When was The Blood of Others by Simone de Beauvoir published?

The Blood of Others was first published in 1945 by Gallimard in France under the title Le Sang des Autres. The English translation by Yvonne Moyse and Roger Senhouse appeared in 1948.

What are the main themes of The Blood of Others?

The Blood of Others explores freedom and responsibility, particularly the relationship between the free individual and the lives of others affected by that person's choices. A second major theme is resistance versus collaboration under the German occupation of France, with Beauvoir arguing that failing to resist is itself a form of acceptance.

Where did Simone de Beauvoir write The Blood of Others?

Beauvoir wrote the novel at the Cafe de Flore in Paris, arriving each morning at eight o'clock because the café was heated while her hotel was not. She began writing it in 1941 and had essentially finished it by May 1943.

Who are the main characters in The Blood of Others?

The two central characters are Jean Blomart, a guilt-ridden man from a middle-class family who becomes a Resistance leader, and Helene, a young designer who joins the Resistance after witnessing the suffering caused by German occupation. The novel is told through flashbacks as Jean keeps vigil at Helene's deathbed.

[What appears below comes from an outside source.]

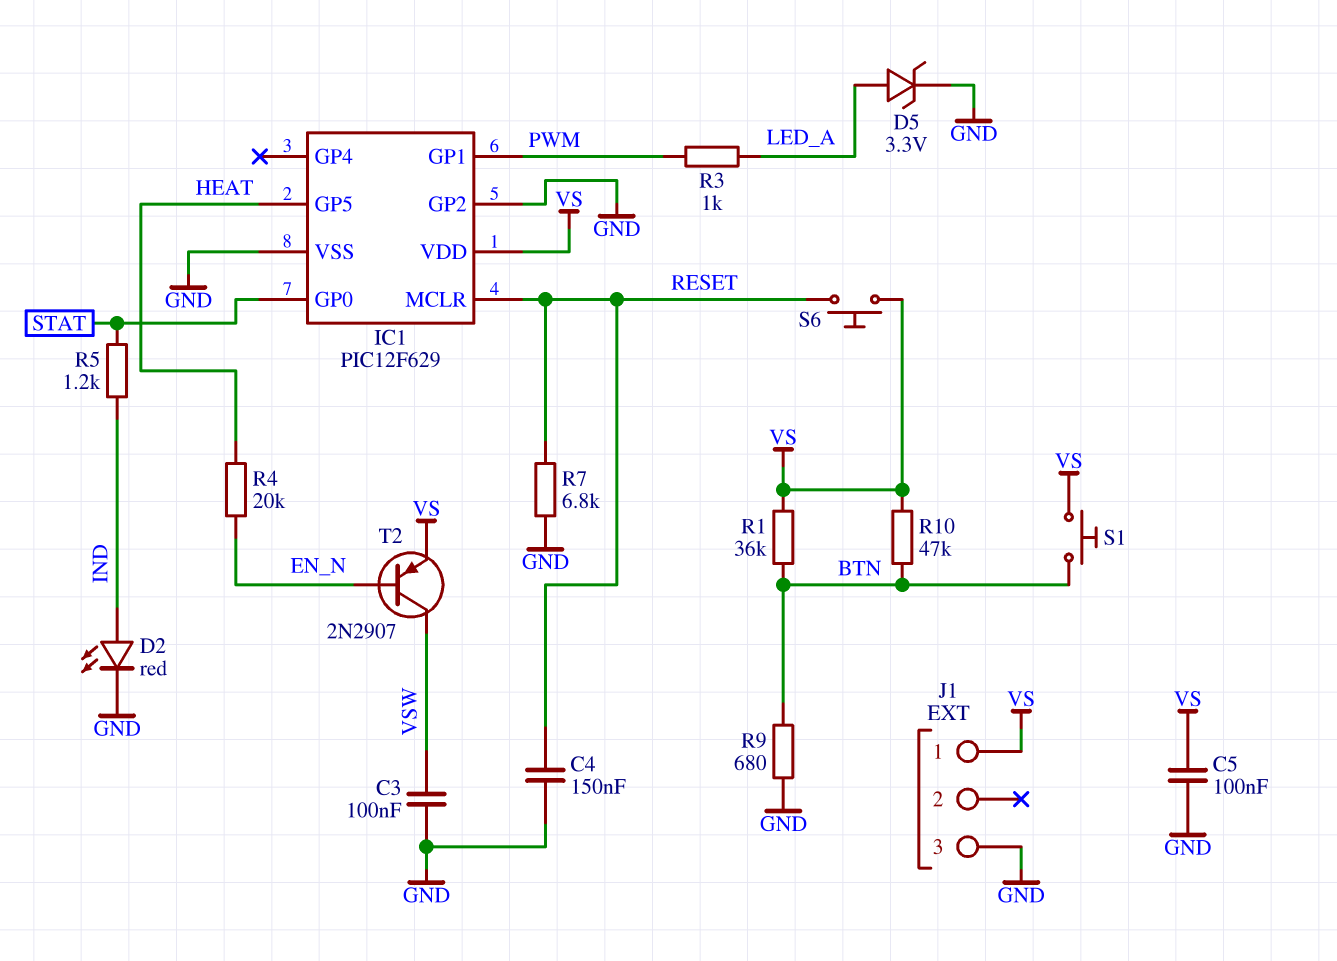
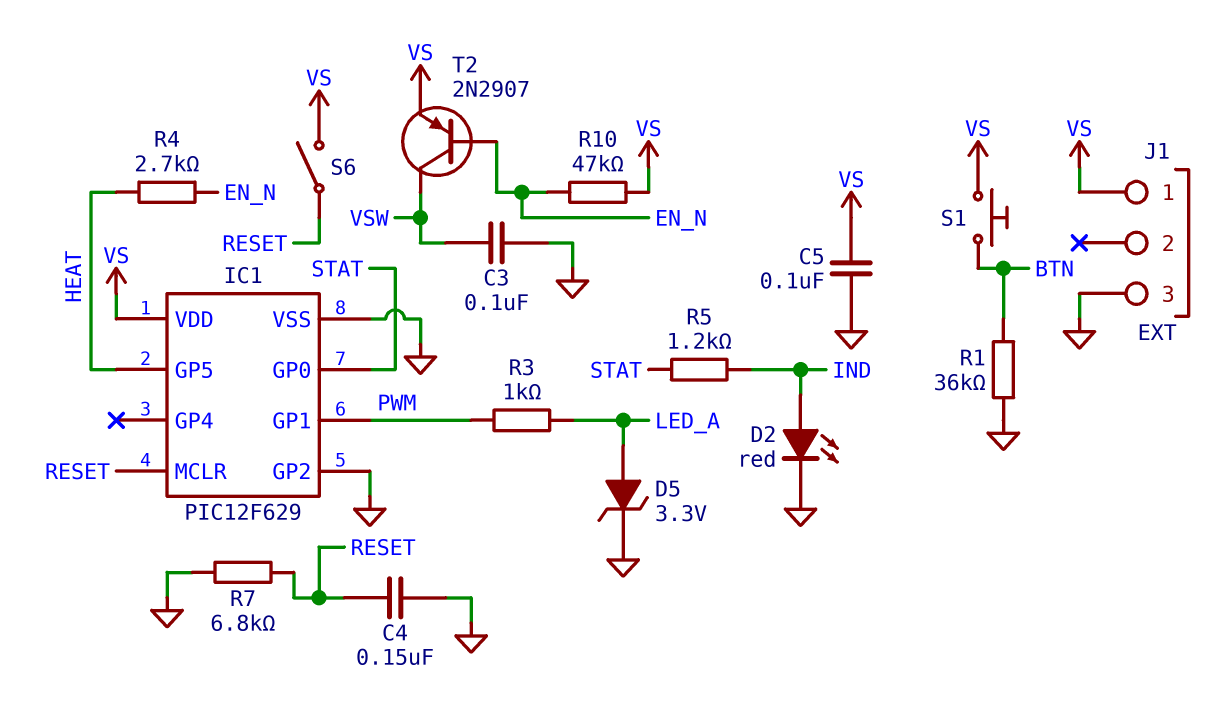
R1: 36k (BTN, VS) -> 36k (BTN, GND)
R4: 20k (EN_N, HEAT) -> 2.7k (EN_N, HEAT)
R9: 680 (BTN, GND) -> none
R10: 47k (BTN, VS) -> 47k (EN_N, VS)
S6: button (RESET, VS) -> switch (RESET, VS)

Was The Blood of Others adapted into a film?

Yes, The Blood of Others was adapted into a film in 1984, directed by Claude Chabrol and starring Jodie Foster.

How did Simone de Beauvoir use her own life in The Blood of Others?

Beauvoir drew on several personal experiences: Helene's flight from Paris as the Germans advanced mirrors Beauvoir's own journey in June 1940 to Laval and then Angers. The novel is dedicated to Nathalie Sorokine, a pupil and friend of Beauvoir's on whom much of Helene's character was based. A character named Madeleine's injury during the Spanish Civil War is based on an event that happened to writer Simone Weil.